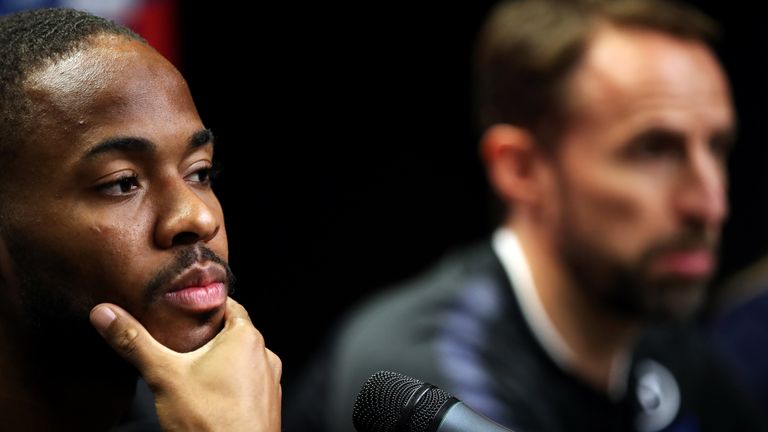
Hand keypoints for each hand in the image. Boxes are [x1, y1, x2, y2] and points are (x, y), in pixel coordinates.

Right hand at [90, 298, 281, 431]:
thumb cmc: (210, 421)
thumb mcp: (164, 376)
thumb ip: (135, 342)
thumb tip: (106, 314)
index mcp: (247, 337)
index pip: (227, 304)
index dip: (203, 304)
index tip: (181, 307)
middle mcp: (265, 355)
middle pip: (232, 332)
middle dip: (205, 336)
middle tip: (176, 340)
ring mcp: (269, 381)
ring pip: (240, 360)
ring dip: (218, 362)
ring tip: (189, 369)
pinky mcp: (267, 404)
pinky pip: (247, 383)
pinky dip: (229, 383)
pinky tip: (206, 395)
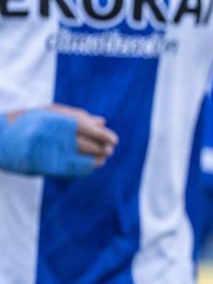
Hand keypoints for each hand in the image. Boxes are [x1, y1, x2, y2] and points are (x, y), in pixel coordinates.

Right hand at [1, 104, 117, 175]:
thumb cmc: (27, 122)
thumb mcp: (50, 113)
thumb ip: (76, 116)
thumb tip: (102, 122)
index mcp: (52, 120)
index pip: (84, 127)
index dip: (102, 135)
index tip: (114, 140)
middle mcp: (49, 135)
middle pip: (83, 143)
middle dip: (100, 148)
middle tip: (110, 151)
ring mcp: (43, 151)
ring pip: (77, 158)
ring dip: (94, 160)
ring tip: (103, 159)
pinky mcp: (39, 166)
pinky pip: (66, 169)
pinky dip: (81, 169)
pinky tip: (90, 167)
* * *
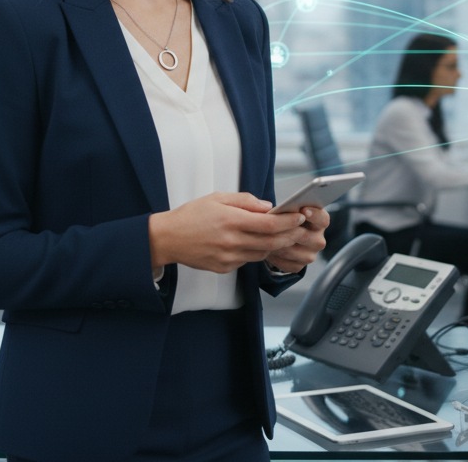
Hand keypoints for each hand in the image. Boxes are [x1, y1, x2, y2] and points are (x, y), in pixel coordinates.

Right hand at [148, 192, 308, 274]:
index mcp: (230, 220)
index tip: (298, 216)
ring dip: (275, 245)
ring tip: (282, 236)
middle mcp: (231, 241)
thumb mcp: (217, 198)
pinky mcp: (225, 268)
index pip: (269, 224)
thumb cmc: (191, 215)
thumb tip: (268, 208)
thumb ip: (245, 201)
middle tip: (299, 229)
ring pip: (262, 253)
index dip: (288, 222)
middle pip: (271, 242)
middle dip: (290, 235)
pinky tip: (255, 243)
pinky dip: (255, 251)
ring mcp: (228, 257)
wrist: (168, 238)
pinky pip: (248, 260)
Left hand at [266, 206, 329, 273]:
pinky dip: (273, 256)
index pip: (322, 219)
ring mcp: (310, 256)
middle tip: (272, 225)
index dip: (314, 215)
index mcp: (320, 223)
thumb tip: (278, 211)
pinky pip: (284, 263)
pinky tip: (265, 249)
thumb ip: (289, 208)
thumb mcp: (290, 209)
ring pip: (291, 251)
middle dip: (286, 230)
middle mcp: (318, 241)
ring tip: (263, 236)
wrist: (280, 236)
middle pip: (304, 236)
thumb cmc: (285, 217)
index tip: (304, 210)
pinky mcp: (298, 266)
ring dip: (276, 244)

### EXERCISE
Among the lines above, repeat exactly those from the line with "index pip: (322, 219)" to the line with "ring dip: (276, 244)", counting both ends.

### RESPONSE FOR THIS EXERCISE
index pip: (322, 219)
ring mcp: (310, 256)
middle tip: (272, 225)
index dip: (314, 215)
index mcp: (320, 223)
thumb tip: (278, 211)
pinky pip: (284, 263)
pinky tip: (265, 249)
thumb ip: (289, 208)
thumb mcp: (290, 209)
ring pip: (291, 251)
middle dip: (286, 230)
middle mcp: (318, 241)
ring tip: (263, 236)
wrist: (280, 236)
middle pip: (304, 236)
thumb cmc: (285, 217)
index tip: (304, 210)
pinky mcp: (298, 266)
ring dip: (276, 244)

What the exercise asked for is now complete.